The speakers at the other digital session were scholars who blog or put their published work on personal websites. Each had a word to meditate: Miriam Burstein spoke on the problems & temptations of bloggers writing in “public;” Kathleen Fitzpatrick talked about how the profession could decrease the quick “obsolescence” of some of their work (say reviews) if they could bypass the long-drawn out processes of peer-review in academic journals; Lisa Nakamura showed how “race” prejudice and stigmatizing is found on the Net as much as it is in physical space, only its manifestations (symbols) are different. I thought the best parts of this session were suggestions of how to make bloggers more respected, how to somehow integrate websites with traditional academically respectable venues and candid comments about what is valued and useful in literary study.

## Stated exercise A
Please give the listing, from the line containing "genus: Clytus" through the end of the listing, as a Markdown table with a Number column for the row number and a Listing line column for the line. Leave out blank lines.

## Data provided

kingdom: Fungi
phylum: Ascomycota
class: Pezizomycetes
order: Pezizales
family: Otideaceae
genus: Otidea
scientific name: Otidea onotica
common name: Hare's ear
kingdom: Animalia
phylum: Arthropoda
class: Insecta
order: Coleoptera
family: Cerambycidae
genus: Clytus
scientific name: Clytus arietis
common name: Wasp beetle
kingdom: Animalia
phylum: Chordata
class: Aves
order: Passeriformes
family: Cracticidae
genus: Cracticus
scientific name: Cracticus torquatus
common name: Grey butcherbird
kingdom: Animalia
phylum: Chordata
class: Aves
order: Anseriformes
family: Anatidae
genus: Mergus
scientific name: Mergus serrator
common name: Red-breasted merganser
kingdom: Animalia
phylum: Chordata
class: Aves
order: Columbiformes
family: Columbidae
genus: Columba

## Stated exercise B
In the passage about the digital session, which speaker addressed the problems and temptations of bloggers writing in public?

## Expected output A
| Number | Listing line |
|---|---|
| 1 | genus: Clytus |
| 2 | scientific name: Clytus arietis |
| 3 | common name: Wasp beetle |
| 4 | kingdom: Animalia |
| 5 | phylum: Chordata |
| 6 | class: Aves |
| 7 | order: Passeriformes |
| 8 | family: Cracticidae |
| 9 | genus: Cracticus |
| 10 | scientific name: Cracticus torquatus |
| 11 | common name: Grey butcherbird |
| 12 | kingdom: Animalia |
| 13 | phylum: Chordata |
| 14 | class: Aves |
| 15 | order: Anseriformes |
| 16 | family: Anatidae |
| 17 | genus: Mergus |
| 18 | scientific name: Mergus serrator |
| 19 | common name: Red-breasted merganser |
| 20 | kingdom: Animalia |
| 21 | phylum: Chordata |
| 22 | class: Aves |
| 23 | order: Columbiformes |
| 24 | family: Columbidae |
| 25 | genus: Columba |

## Expected output B
Miriam Burstein